(The data Opens)

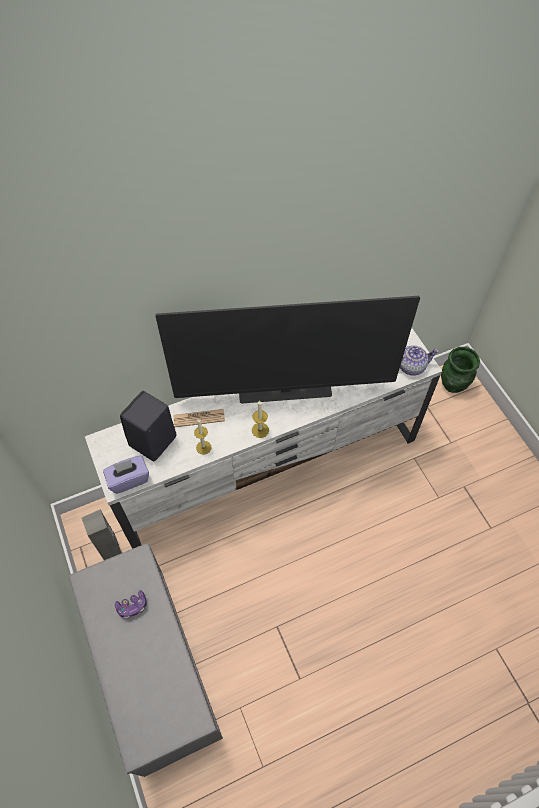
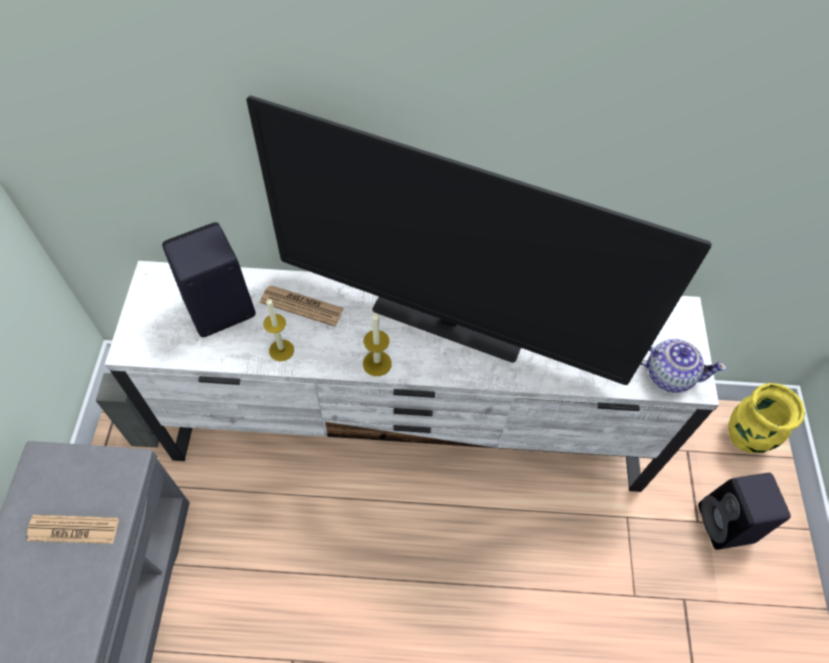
camera: 25 degrees right, 0 degrees up
(129, 479) = (153, 346): purple tissue box -> none
(132, 606) = (73, 529): game controller -> newspaper
(453, 385) = (745, 438): green vase -> yellow vase
(466, 437) = (726, 525): none -> black speaker

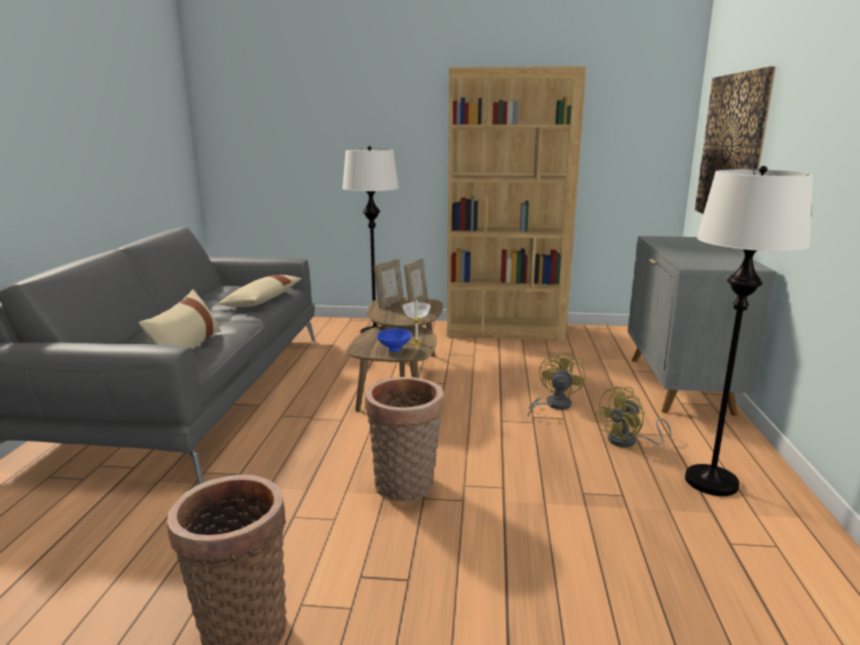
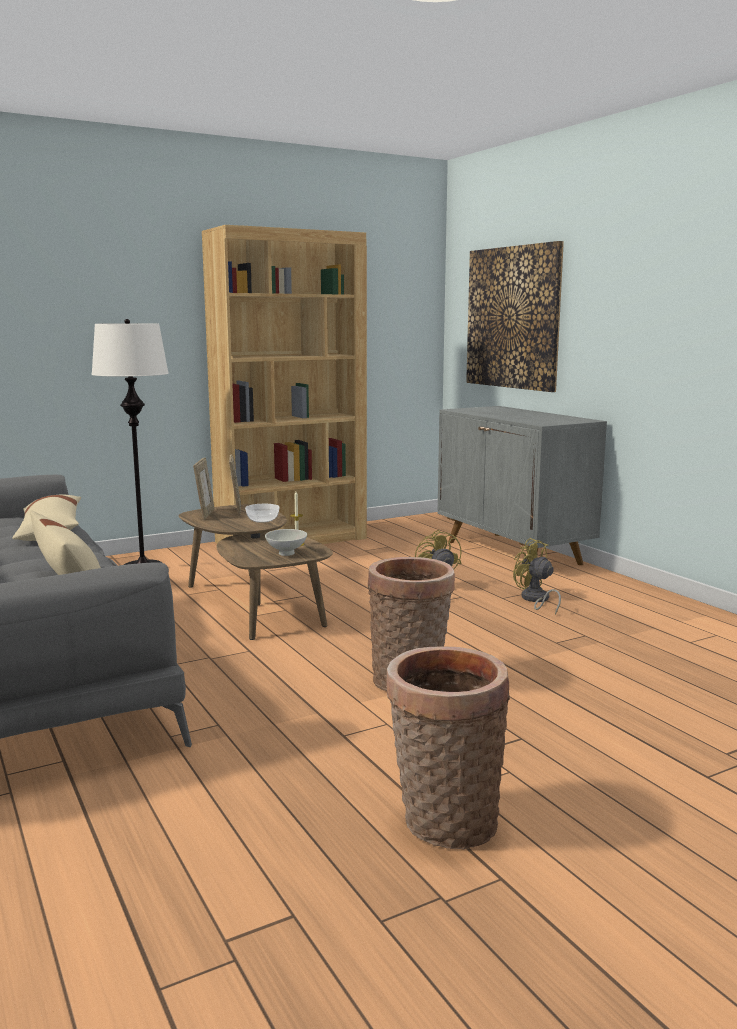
camera: 35 degrees left, 5 degrees down
(395, 349) = (287, 553): blue bowl -> white bowl
(628, 441) = (535, 600): yellow fan -> yellow fan turned 120 degrees clockwise
(710, 481) = (627, 610): white floor lamp -> none

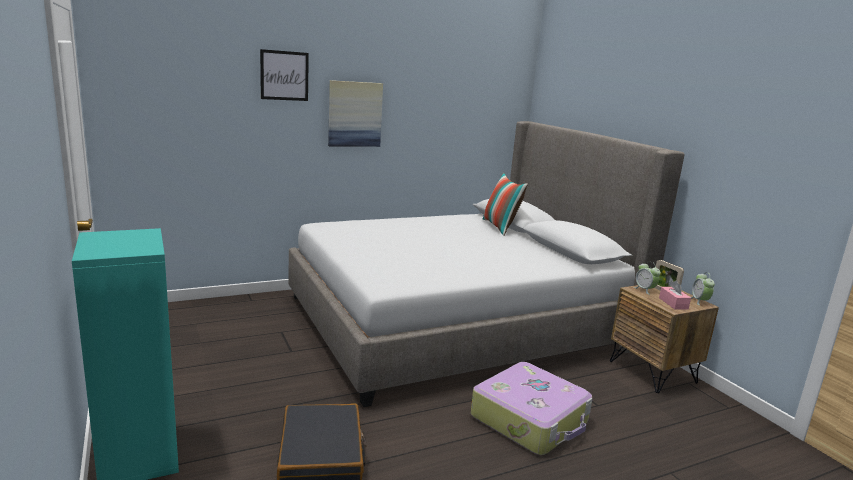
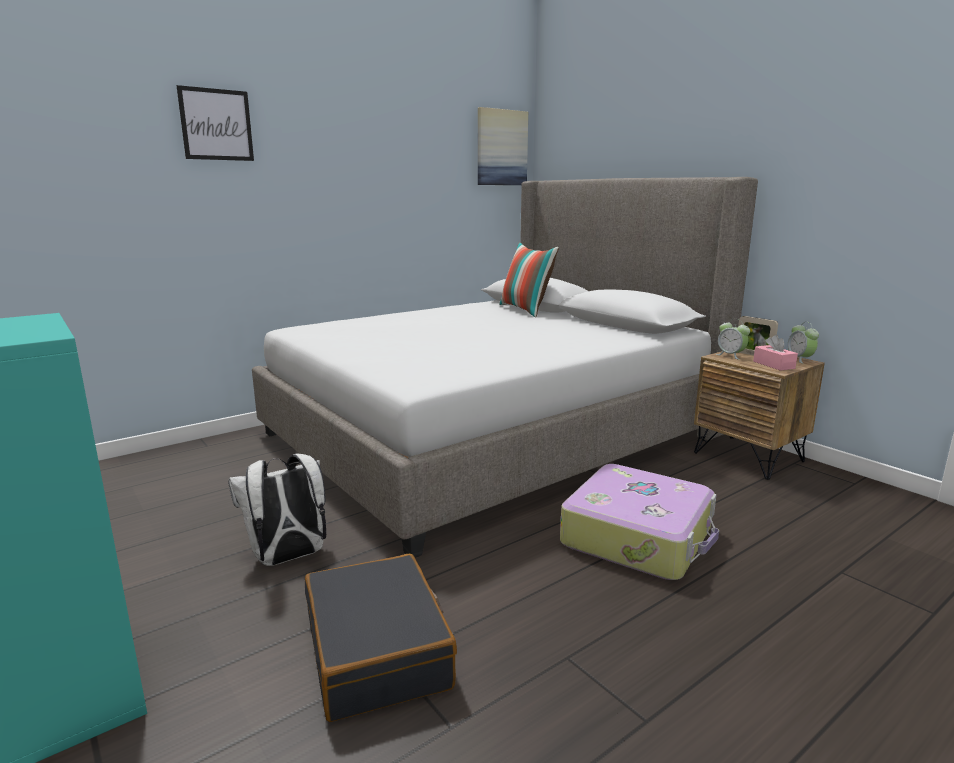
camera: 10 degrees left, 0 degrees up
(283, 392) = (288, 558): none -> white backpack
(355, 114) = (319, 178): picture -> picture (501, 148)

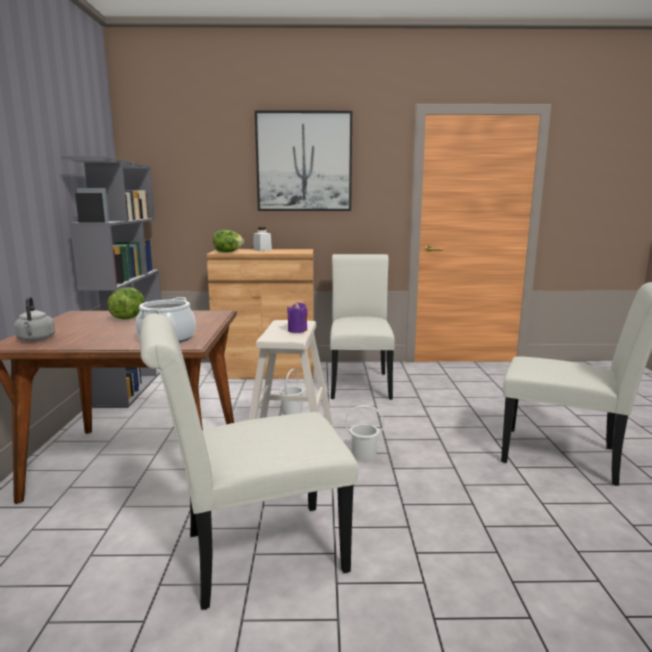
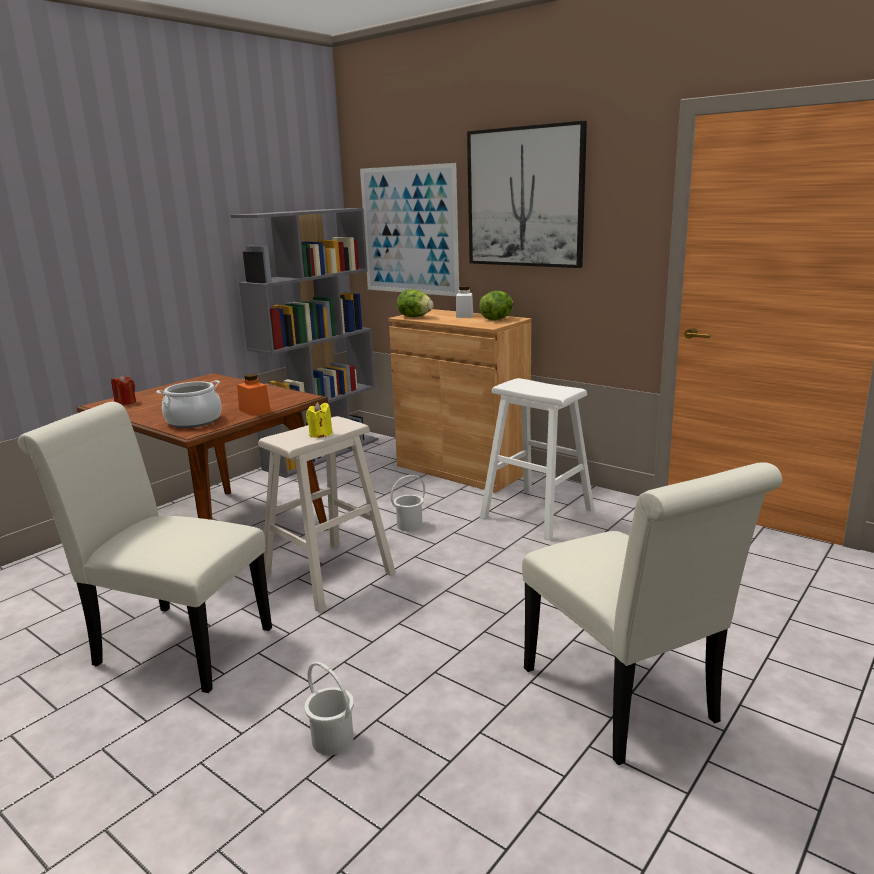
camera: 40 degrees right, 5 degrees up
(36, 339) = (125, 402): grey kettle -> red candle
(128, 318) = (227, 390): lettuce -> lettuce (497, 319)
(193, 187) = (409, 231): none -> picture
(204, 325) = (254, 410): none -> orange jar
(297, 330) = (320, 434): purple candle -> yellow candle
(359, 383) = (537, 514): white chair -> white stool
(364, 455) = (395, 598): white bucket -> white bucket (332, 740)

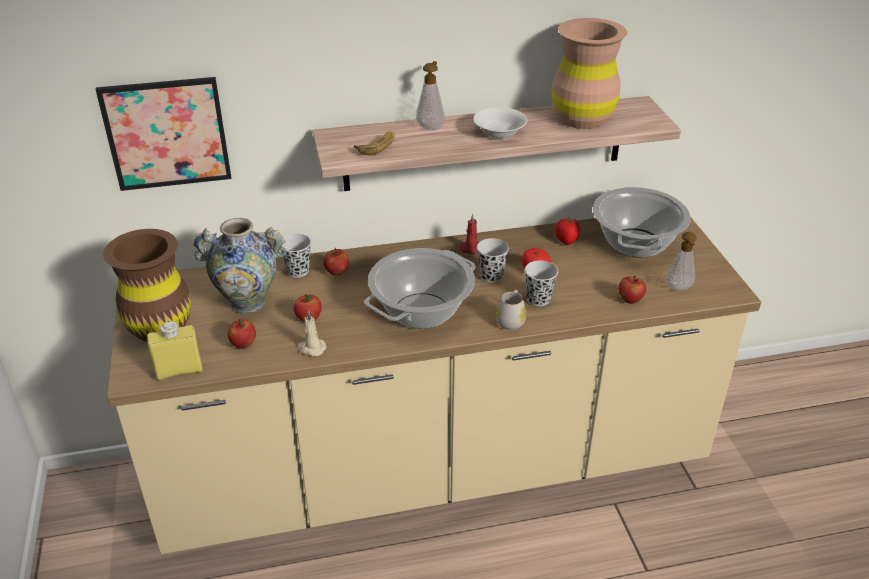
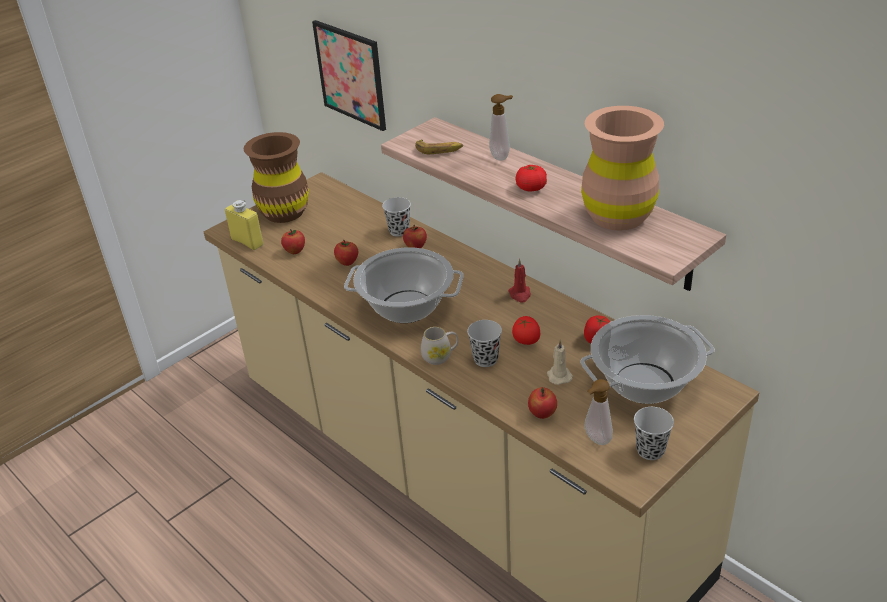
camera: 60 degrees right, 0 degrees up
(248, 303) = (340, 231): vase -> none
(311, 348) = (315, 280): beige candle -> beige candle (558, 375)
(491, 276) = (492, 320): black cup -> black cup (650, 450)
(499, 133) = (531, 188): white bowl -> tomato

(The data Closes)

■ **Exercise aim**
Write the entries out in full and exactly, omitting every picture.

■ **Output for this task**
camera: 25 degrees right, 0 degrees up
(129, 479) = (153, 346): purple tissue box -> none
(132, 606) = (73, 529): game controller -> newspaper
(453, 385) = (745, 438): green vase -> yellow vase
(466, 437) = (726, 525): none -> black speaker

camera: 35 degrees left, 5 degrees down
(395, 349) = (287, 553): blue bowl -> white bowl
(628, 441) = (535, 600): yellow fan -> yellow fan turned 120 degrees clockwise
(710, 481) = (627, 610): white floor lamp -> none

camera: 10 degrees left, 0 degrees up
(283, 392) = (288, 558): none -> white backpack
(355, 114) = (319, 178): picture -> picture (501, 148)

camera: 40 degrees right, 5 degrees up
(36, 339) = (125, 402): grey kettle -> red candle
(128, 318) = (227, 390): lettuce -> lettuce (497, 319)
(193, 187) = (409, 231): none -> picture
(204, 325) = (254, 410): none -> orange jar
(297, 330) = (320, 434): purple candle -> yellow candle
(359, 383) = (537, 514): white chair -> white stool
(364, 455) = (395, 598): white bucket -> white bucket (332, 740)

camera: 60 degrees right, 0 degrees up
(248, 303) = (340, 231): vase -> none
(311, 348) = (315, 280): beige candle -> beige candle (558, 375)
(491, 276) = (492, 320): black cup -> black cup (650, 450)
(499, 133) = (531, 188): white bowl -> tomato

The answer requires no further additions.